Every once in awhile it pays to take a stroll down memory lane, or maybe see what was going on before you were even born. It allows you to look back, perhaps romantically, at a simpler time when life was more carefree. But was it?

The video above takes us inside Ford’s advanced design studio in the early 1970s. We get to hear why — even then — designers hated being referred to as mere ‘stylists’, we get a look at some of the projects they were working on at the time, and gain a little insight into the friction transpiring between designers and engineers — though everyone is diplomatic and sharply dressed.

I won’t give you any spoilers, suffice to say that safety regulations imposed by the US government called for some seriously drastic measures in 1972, and not everybody (or product) came out unscathed.

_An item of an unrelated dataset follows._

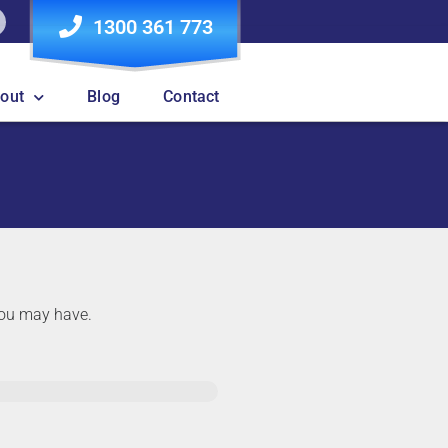
1300 361 773
out
Blog
Contact
 you may have.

What I love most about these old videos is seeing how designers approached some of the issues they faced, knowing how the results of their experiments affected today’s automotive landscape. Hindsight is a wonderful thing.

It’s also great to be able to witness the process of interaction between people as they work out the issues they were facing and to see similarities with the current questions being raised by design teams working in automaker studios today. Everyone is trying to find answers.

“A designer is inherently dissatisfied with the way things are. He wants change. That’s why he designs.” – Romeyn Hammond, advanced interior designer, Ford, 1973.

While the video focuses on the safety equipment designers had to implement at the behest of upcoming government mandates — citing conversations designers were having with engineers and regulators — ultimately Ford’s teams had to devise a solution to a problem. And therein lies the parallel.

The autonomous race is on, and everyone is racking their brains trying to find ways to implement functional solutions for safety, comfort, aesthetics and overall desirability. It’s a great opportunity but also a significant challenge. Good luck to all of those out there working towards new mobility solutions for the future!

While the design paradigm has changed, the way a designer is asked to develop a cognitive plan and devise new solutions to tackle and resolve an issue remains the same. Ultimately it’s up to the consumer to decide if they like the final product or not.

The video above is something I found in the King Rose Archives, a great resource full of interesting videos from the annals of automotive history. They’ve got loads of them, from vintage concepts to interviews and commercials.

But before you venture down that rabbit hole don’t say I didn’t warn you. It might be best to save the link for a weekend.